Why is it called as a blue brain

See color

No color without light

Without light there would be no color in the world. If you let white light fall through a glass prism, you can see that the light breaks in the glass body and splits into different colors.

Because light consists of electromagnetic waves, each color has a different wavelength and is curved to different degrees in the prism.

That means: White light is composed of colored lights, the so-called spectral colors. You can also see it in a rainbow.

The English naturalist and mathematician Isaac Newton (1643 to 1727) discovered the different colors of light, including the three primary colors red, green and blue.

Incidentally, we only see around 40 percent of the colors in sunlight.

Additive and subtractive color mixtures

A basic distinction is made between so-called light colors and body colors.

The light colors appear in the light spectrum, while the body colors go back to the properties of material bodies, for example grass.

That is why there are two types of color mixing. One is called additive color mixing - it is created by adding two or more colored light sources.

An example: if you mix red and green light, the result is yellow at the interface where the two light colors mix.
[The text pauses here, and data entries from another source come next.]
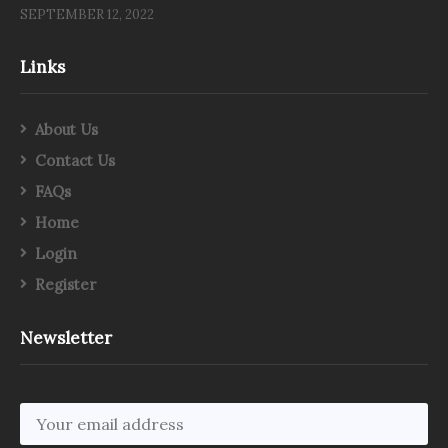
SEPTEMBER 12, 2022
Links
About Us
Contact Us
FAQs
Home
Login
Register
Newsletter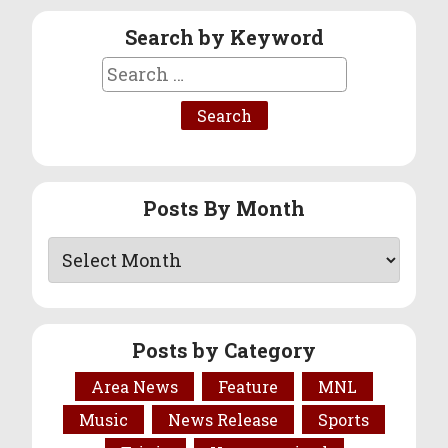
Search by Keyword
Search
for:
Posts By Month
Posts by Category
Area News
Feature
MNL
Music
News Release
Sports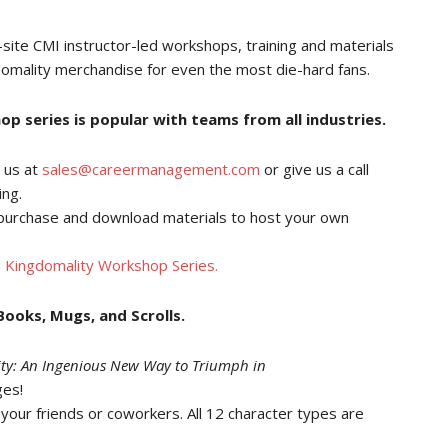
-site CMI instructor-led workshops, training and materials
omality merchandise for even the most die-hard fans.
 series is popular with teams from all industries.
 us at
sales@careermanagement.com
or give us a call
ing.
purchase and download materials to host your own
 Kingdomality Workshop Series.
ooks, Mugs, and Scrolls.
ty: An Ingenious New Way to Triumph in
ges!
our friends or coworkers. All 12 character types are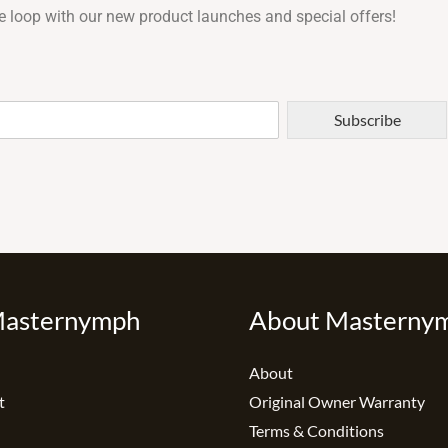
e loop with our new product launches and special offers!
Subscribe
Masternymph
About Masterny
About
t
Original Owner Warranty
Terms & Conditions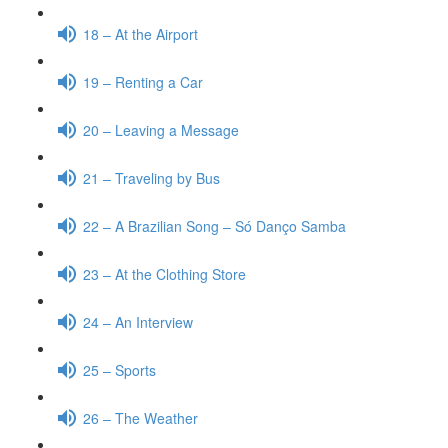
18 – At the Airport
19 – Renting a Car
20 – Leaving a Message
21 – Traveling by Bus
22 – A Brazilian Song – Só Danço Samba
23 – At the Clothing Store
24 – An Interview
25 – Sports
26 – The Weather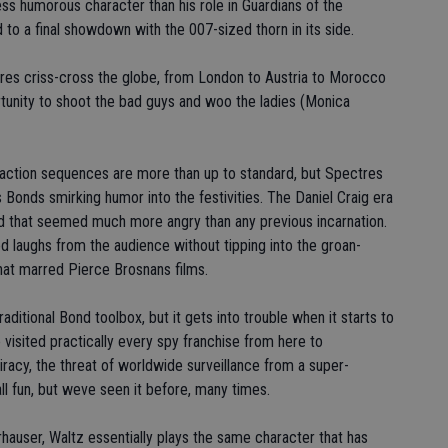
ess humorous character than his role in Guardians of the
to a final showdown with the 007-sized thorn in its side.
tures criss-cross the globe, from London to Austria to Morocco
rtunity to shoot the bad guys and woo the ladies (Monica
ction sequences are more than up to standard, but Spectres
Bonds smirking humor into the festivities. The Daniel Craig era
d that seemed much more angry than any previous incarnation.
laughs from the audience without tipping into the groan-
at marred Pierce Brosnans films.
ditional Bond toolbox, but it gets into trouble when it starts to
 visited practically every spy franchise from here to
racy, the threat of worldwide surveillance from a super-
all fun, but weve seen it before, many times.
auser, Waltz essentially plays the same character that has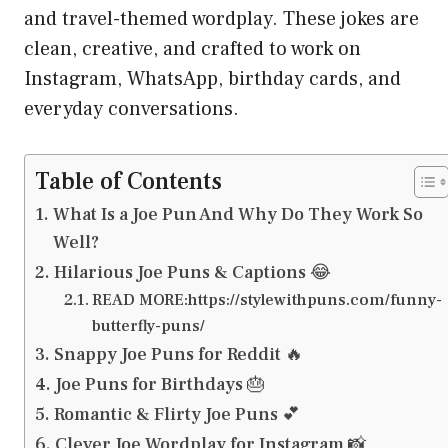
and travel-themed wordplay. These jokes are
clean, creative, and crafted to work on
Instagram, WhatsApp, birthday cards, and
everyday conversations.
Table of Contents
What Is a Joe Pun And Why Do They Work So
Well?
Hilarious Joe Puns & Captions 😂
READ MORE:https://stylewithpuns.com/funny-
butterfly-puns/
Snappy Joe Puns for Reddit 🔥
Joe Puns for Birthdays 🎂
Romantic & Flirty Joe Puns 💕
Clever Joe Wordplay for Instagram 📸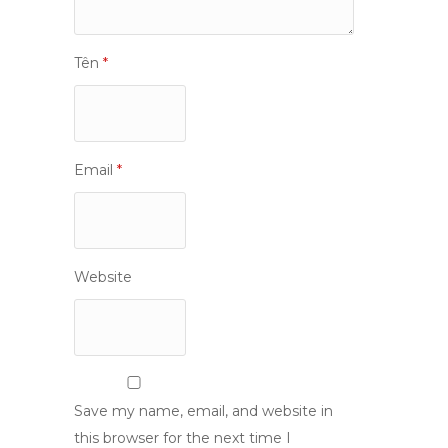
Tên
*
Email
*
Website
Save my name, email, and website in
this browser for the next time I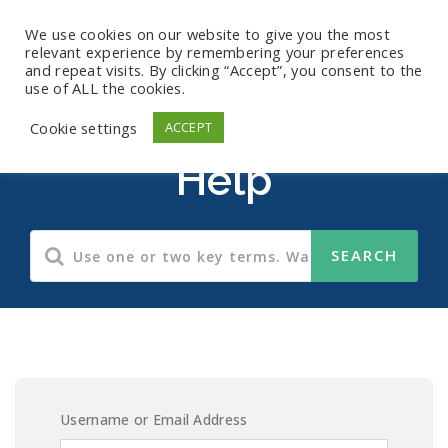
We use cookies on our website to give you the most
relevant experience by remembering your preferences
and repeat visits. By clicking “Accept”, you consent to the
use of ALL the cookies.
Records Retention
Cookie settings
ACCEPT
Help
Username or Email Address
If you then add violet-blue light, cyan-blue and magenta-red appear at the other interfaces. In the middle, where all three light colors overlap, white light is created.

In the case of additive color mixing, the radiant energy of the colors is added, which means that when the light colors are superimposed, lighter shades are created.

Of subtractive color mixing one speaks against it when radiant energy is removed from a light source by filtering or absorbing it. This is exactly what happens with body colors.

When they mix, the individual body colors act like filters and absorb certain parts of the light.

The result: the more body colors mix, the darker the result of the mix, because light is withdrawn with each new body color.

Here is an example: If you slide blue and yellow in front of a white light source, green is created.

The colors of the objects

The objects in our world get their color by swallowing different rays and reflecting others, depending on the material.

For example, water absorbs long-wave light much better than short-wave light. The red component of the sunlight is therefore already swallowed after a few meters under water.

If it goes even deeper, the orange, yellow and green parts disappear one after the other. The blue light, on the other hand, is absorbed the least and is reflected the most, i.e. it is reflected back to the surface. That's why our seas are blue.

The lush color spectrum of nature is nothing more than differently absorbed and reflected components of our sunlight.

When we see color, we basically see colored light that has previously taken the detour over the surface of an object.

Color vision in the eye

The color vision of our eyes is based on the principle of mixing colors. It has a similar structure to a digital camera.

The incident light is focused by the lens and is focused on the retina. The iris regulates the amount of light depending on the brightness like an aperture.

The retina has sensors that are sensitized to different light. They divide into two types of receptors that receive light.

Using a chemical reaction, they generate impulses that are passed on to the color center of the brain.

Brightness and color

One type of receptor is called rods: They react in roughly the same way to all colors and thus capture uncolored impressions of brightness. If we only saw with them, the world would appear black and white to us.

The other type of receptor is responsible for our color vision. They are called cones. There are three different types of these that are sensitive to different color ranges, red, blue and green.

The three color areas and the corresponding brightness impressions are then brought together in the brain - we see colorfully.

As long as it is bright day, cones and chopsticks work together. With decreasing light and the beginning of twilight, the rods take over more and more of the vision.

In the dark of night only the rods are active.

Color errors

Color ametropia occurs when a type of cone is defective. For example, the red-green weakness is known, in which the affected people cannot distinguish between red and green.

This can lead to difficulties not only in traffic with traffic lights. When all types of cones are defective, it is called color blindness. Statistically, more men than women suffer from these defects.

Eye and brain - a good team

So color is not just there. It only arises in the moment of seeing. Our perception of color consists of the cooperation between the eyes and the brain.

Our brain receives and processes the light and brightness impulses according to a special order system, better than any computer in the world.

Every moment we see is continuously reprocessed and interpreted. This is how we can perceive color.

The system of perception is so complicated that, to this day, no one has been able to explain it precisely.